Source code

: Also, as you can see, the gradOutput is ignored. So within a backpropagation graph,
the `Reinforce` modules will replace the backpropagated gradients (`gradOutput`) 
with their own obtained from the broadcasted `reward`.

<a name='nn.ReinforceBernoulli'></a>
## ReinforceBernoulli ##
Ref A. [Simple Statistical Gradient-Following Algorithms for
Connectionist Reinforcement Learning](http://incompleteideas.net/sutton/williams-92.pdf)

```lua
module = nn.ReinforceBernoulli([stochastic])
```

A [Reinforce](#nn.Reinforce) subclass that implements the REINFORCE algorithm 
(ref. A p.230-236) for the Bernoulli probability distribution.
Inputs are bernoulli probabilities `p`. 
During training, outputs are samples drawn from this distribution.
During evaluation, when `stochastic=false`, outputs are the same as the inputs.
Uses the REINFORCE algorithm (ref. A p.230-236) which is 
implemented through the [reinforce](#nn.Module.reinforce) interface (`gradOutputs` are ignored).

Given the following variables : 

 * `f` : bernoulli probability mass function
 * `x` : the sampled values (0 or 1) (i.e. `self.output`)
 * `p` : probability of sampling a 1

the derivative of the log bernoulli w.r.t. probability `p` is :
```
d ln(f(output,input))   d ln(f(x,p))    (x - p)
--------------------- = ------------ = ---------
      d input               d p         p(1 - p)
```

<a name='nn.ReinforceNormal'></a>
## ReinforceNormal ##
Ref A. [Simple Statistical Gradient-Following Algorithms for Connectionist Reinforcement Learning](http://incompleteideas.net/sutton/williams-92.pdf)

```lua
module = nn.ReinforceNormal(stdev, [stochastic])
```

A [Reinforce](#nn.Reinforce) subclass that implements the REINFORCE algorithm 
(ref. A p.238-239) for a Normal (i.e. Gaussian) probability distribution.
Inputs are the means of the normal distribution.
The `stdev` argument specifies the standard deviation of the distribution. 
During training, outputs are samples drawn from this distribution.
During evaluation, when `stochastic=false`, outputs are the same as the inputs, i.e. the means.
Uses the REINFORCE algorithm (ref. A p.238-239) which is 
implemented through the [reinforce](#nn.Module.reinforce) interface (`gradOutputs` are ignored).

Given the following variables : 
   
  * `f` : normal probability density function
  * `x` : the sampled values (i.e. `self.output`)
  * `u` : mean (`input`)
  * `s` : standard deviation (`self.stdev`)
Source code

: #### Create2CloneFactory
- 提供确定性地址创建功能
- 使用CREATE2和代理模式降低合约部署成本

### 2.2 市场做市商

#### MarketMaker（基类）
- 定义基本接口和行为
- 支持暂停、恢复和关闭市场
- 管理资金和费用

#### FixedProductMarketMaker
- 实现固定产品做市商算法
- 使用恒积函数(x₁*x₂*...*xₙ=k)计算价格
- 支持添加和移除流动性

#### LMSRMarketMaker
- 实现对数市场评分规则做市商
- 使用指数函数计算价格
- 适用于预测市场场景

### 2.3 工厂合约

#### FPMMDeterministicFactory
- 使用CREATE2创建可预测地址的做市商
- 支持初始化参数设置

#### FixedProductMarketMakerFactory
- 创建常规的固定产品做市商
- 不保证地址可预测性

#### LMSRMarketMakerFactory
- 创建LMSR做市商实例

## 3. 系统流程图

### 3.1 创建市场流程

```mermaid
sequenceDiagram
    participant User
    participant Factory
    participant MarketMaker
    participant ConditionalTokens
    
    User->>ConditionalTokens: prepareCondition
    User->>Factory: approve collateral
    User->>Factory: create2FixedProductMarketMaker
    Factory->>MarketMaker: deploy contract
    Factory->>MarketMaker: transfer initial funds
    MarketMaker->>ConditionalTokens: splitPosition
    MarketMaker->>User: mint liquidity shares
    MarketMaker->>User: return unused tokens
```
• • • • •
**Exercise details:** Copy exactly the lines from the top of the entries through the line with "as the inputs." in it, please, keeping both ends and adding nothing.

**Your solution:**
Source code

: Also, as you can see, the gradOutput is ignored. So within a backpropagation graph,
the `Reinforce` modules will replace the backpropagated gradients (`gradOutput`) 
with their own obtained from the broadcasted `reward`.

<a name='nn.ReinforceBernoulli'></a>
## ReinforceBernoulli ##
Ref A. [Simple Statistical Gradient-Following Algorithms for
Connectionist Reinforcement Learning](http://incompleteideas.net/sutton/williams-92.pdf)

```lua
module = nn.ReinforceBernoulli([stochastic])
```

A [Reinforce](#nn.Reinforce) subclass that implements the REINFORCE algorithm 
(ref. A p.230-236) for the Bernoulli probability distribution.
Inputs are bernoulli probabilities `p`. 
During training, outputs are samples drawn from this distribution.
During evaluation, when `stochastic=false`, outputs are the same as the inputs.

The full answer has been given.